Несколько человек бросились следом за беглянкой. Но в темноте ночи трудно было заметить бегущую. К тому же Долинская неслась стрелою, не чуя ног под собою. Безумное отчаяние, смертельный ужас гнали ее вперед и вперед, придавая нечеловеческую скорость ее бегу. Андрюша, обвив ручонками шею матери, едва мог удержаться на ее груди. Он громко кричал и плакал, не понимая, отчего так стремительно бежит его матушка и кто может гнаться за ними.
Да и сама Долинская вряд ли сознавала, куда и зачем несется она в темноте ночи. Одна мысль жжет ее голову, томит мозг, наполняет безумным отчаянием потрясенную душу.
— Юрий умер… Юрия нет… Юрий не вынес мучений и погиб на дыбе…
Все остальное отходило от нее. Сама жизнь замерла в ней и клокотала лишь в одном орошенном кровью сердце. Она не слышала ни плача, ни криков Андрюши, ни его детской жалобы.
— Остановись! Куда ты бежишь, матушка? Мне страшно, страшно! Матушка, остановись! — рыдал насмерть перепуганный мальчик.
А Долинская все бежит и бежит без передышки.
Харчевня осталась далеко за нею позади… Дорога становится глуше, чернее… По бокам, как привидения, вырастают деревья, протягивая к ним корявые сучья… Они в лесу… Долинская бежит по лесу, но уже не так скоро, как прежде… Она задыхается… Сердце перестает биться… Звон наполняет уши… Голова кружится… Что-то быстрой волной подкатывает к горлу, и с громким стоном молодая женщина падает на траву.
Глава X
Чудесный охотник. Неожиданная встреча. Сказка-быль начинается
— Ату! Ату его! — громким, веселым криком несется по лесу.
Старый лес дрогнул и оживился. Редкое октябрьское солнышко бросает сквозь обнаженные от листвы верхушки деревьев свою меланхолическую осеннюю улыбку.

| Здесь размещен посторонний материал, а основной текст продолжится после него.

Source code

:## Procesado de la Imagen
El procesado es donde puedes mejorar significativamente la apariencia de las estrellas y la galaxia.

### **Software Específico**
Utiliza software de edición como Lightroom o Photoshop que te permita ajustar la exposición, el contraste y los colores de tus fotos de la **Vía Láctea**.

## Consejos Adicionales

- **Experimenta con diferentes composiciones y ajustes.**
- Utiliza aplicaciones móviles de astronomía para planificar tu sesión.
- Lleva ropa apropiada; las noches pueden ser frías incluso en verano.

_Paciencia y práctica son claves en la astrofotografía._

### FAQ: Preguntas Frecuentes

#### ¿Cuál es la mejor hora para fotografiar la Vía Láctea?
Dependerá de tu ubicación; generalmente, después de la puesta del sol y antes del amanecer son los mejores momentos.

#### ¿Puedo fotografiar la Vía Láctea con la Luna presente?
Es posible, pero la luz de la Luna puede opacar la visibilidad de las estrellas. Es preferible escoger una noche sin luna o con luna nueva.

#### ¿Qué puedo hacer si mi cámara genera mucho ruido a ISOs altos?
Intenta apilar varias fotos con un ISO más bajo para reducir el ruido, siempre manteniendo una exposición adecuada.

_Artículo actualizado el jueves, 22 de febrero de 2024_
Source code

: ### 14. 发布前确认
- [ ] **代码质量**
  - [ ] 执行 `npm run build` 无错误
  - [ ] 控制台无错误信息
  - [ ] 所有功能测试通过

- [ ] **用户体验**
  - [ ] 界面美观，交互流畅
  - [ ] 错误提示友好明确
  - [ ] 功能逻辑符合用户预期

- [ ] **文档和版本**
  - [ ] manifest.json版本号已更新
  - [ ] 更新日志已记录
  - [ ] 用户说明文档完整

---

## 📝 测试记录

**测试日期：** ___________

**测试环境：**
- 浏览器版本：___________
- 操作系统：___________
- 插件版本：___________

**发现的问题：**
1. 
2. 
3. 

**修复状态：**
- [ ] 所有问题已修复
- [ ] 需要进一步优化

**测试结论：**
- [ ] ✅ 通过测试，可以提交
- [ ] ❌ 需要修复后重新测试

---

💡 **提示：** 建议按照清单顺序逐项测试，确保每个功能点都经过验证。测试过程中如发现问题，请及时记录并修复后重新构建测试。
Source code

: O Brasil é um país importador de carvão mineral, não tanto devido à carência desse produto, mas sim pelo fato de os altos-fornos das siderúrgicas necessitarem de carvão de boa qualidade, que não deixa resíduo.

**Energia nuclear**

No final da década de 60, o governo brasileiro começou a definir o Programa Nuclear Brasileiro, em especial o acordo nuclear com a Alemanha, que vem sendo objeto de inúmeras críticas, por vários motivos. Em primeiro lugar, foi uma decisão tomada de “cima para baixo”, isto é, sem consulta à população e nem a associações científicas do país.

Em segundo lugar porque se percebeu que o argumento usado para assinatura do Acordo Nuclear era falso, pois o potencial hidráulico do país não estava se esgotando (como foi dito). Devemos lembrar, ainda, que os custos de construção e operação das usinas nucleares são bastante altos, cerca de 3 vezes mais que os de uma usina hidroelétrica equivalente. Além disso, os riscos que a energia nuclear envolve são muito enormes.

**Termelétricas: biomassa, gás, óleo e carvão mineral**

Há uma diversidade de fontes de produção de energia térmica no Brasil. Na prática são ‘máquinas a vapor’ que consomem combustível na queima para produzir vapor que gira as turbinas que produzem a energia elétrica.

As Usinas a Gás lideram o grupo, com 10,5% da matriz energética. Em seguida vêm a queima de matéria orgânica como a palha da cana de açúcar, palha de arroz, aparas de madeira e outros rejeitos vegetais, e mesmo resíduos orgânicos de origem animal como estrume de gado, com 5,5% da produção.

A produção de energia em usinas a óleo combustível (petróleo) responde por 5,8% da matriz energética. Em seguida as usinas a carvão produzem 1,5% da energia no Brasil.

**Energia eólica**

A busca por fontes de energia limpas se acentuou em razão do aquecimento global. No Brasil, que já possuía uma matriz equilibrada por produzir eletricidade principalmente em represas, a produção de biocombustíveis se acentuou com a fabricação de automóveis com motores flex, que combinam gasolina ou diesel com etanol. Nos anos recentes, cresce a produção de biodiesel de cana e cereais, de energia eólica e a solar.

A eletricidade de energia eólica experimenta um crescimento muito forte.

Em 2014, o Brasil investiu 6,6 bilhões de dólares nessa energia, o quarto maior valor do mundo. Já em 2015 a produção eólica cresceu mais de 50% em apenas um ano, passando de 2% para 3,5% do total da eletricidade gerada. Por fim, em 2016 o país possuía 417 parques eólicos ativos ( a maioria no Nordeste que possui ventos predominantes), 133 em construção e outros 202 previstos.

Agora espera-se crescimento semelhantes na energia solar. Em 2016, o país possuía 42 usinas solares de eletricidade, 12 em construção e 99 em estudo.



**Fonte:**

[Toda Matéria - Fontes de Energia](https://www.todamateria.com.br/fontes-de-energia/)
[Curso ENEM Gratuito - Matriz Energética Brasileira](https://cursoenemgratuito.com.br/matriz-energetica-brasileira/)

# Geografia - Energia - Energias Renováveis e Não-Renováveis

Высокие липы, стройные, гибкие белоствольные березки и кусты дикого орешника протягивают к нему свои оголенные ветви… Любо им нежиться в это на диво выпавшее октябрьское утро. Золотое солнышко — редкий гость в осыпавшемся осеннем лесу.
— Ату! Ату его! — несется по лесу.
Целая кавалькада всадников мчится в чаще, зеленые охотничьи кафтаны «верховых», опушенные мехом и расшитые позументами, ярким пятном выделяются среди темного фона оголившегося леса.
Веселые крики, свист арапника, тявканье гончих — все это сливается в один сплошной веселый гомон. Первая смена псов уже спущена. Она несется за небольшим живым клубочком, вынырнувшим из кустов и стрелой помчавшимся по лесной поляне. За гончими несутся охотники на своих быстрых конях.
Впереди всех, на прекрасной вороной лошади, какую трудно, пожалуй, найти в конюшнях самого султана Мароккского, несется юноша. Свежее, правильное лицо его пышет горячим румянцем. Синие, лучистые глаза сверкают, как звезды. Яркие, пурпуровые губы улыбаются счастливой, радостной улыбкой. Из-под лихо заломленной набекрень собольей шапки падают золотистые кудри, струясь волною по стройным юношеским плечам. Юноша так еще молод, что кажется мальчиком, ребенком.
На нем такой же кафтан, как и у остальных охотников, только много наряднее и богаче. Отороченный соболем, с драгоценными запонами по борту он подпоясан серебряным поясом, за который заткнут серебряный рог. На собольей шапочке — дорогой аграф из сапфира, дерзко спорящий в блеске с синими глазами юноши. На ногах широкие русские шаровары из тончайшего сукна и высокие сафьяновые сапожки.